Organizational Ownership

An organization is an entity that exists outside of the cloud context as well (for e.g. - when you set up a workspace account).

The very same organization can also be carried over into the cloud context. Users that manage the org within the cloud are cloud identities (or cloud IAM users).

The Workspace Admin

In a sense, the workspace admin is the super admin of all cloud admins. The workspace admin is the ONLY user that gets to add new cloud admins.

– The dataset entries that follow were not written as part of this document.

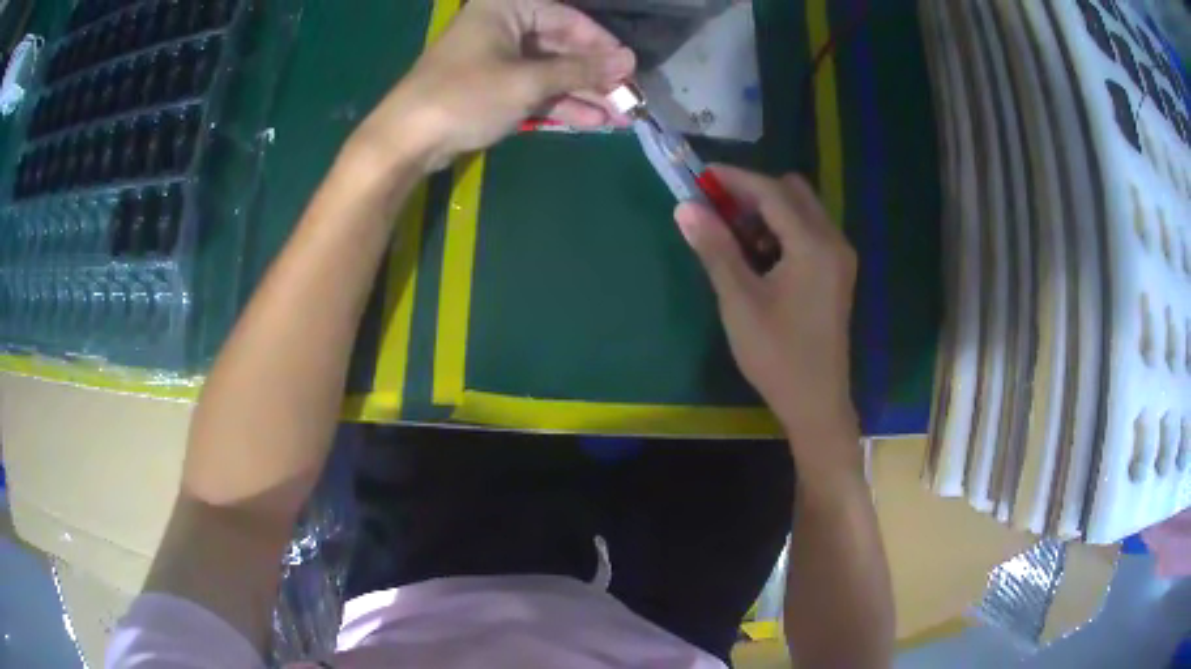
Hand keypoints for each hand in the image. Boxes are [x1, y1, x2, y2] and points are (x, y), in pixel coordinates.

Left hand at [353, 0, 634, 172]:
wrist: (406, 140)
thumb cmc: (465, 97)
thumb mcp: (527, 82)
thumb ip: (579, 70)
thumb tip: (628, 61)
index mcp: (506, 9)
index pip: (566, 18)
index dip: (600, 43)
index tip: (629, 66)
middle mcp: (502, 27)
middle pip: (559, 46)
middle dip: (594, 75)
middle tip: (629, 97)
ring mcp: (495, 60)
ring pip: (549, 71)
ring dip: (582, 93)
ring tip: (620, 116)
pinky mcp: (490, 88)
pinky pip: (533, 89)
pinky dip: (558, 104)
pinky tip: (591, 120)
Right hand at [675, 166, 858, 457]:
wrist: (815, 402)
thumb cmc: (777, 355)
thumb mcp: (740, 301)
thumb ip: (715, 249)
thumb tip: (686, 207)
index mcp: (813, 245)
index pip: (771, 192)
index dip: (734, 179)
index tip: (700, 176)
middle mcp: (833, 241)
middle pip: (793, 192)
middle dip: (753, 192)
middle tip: (717, 210)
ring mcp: (838, 258)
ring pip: (801, 211)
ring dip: (767, 212)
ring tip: (733, 238)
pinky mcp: (836, 273)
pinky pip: (807, 233)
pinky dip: (781, 231)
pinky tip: (758, 258)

Turning Google Cloud  On or Off for Organization Users

The Google Cloud Platform is available as a service that can be turned on or off. This service enables you (the worskspace admin) to limit access for users within your organization.

The service does not restrict access to service accounts, and does not restrict anonymous use of Google Cloud services and resources that are publicly accessible.

What cloud features can the workspace admin turn on / or off?

  • Who can create projects. By default, project creation is on for users in your organization. When Google Cloud Platform is turned off, users can't create new projects and are restricted from managing project ownership invitations.
  • Use of the OS Login API. By default, the OS Login API settings are on for your organization. For example, you can prevent users from configuring access to VM instances outside of your organization. When Google Cloud Platform is turned off, users can't access the OS Login API.
  • Access to Google Cloud Shell. By default, access is on for your organization. When Google Cloud Platform is turned off, users can't access Google Cloud Shell.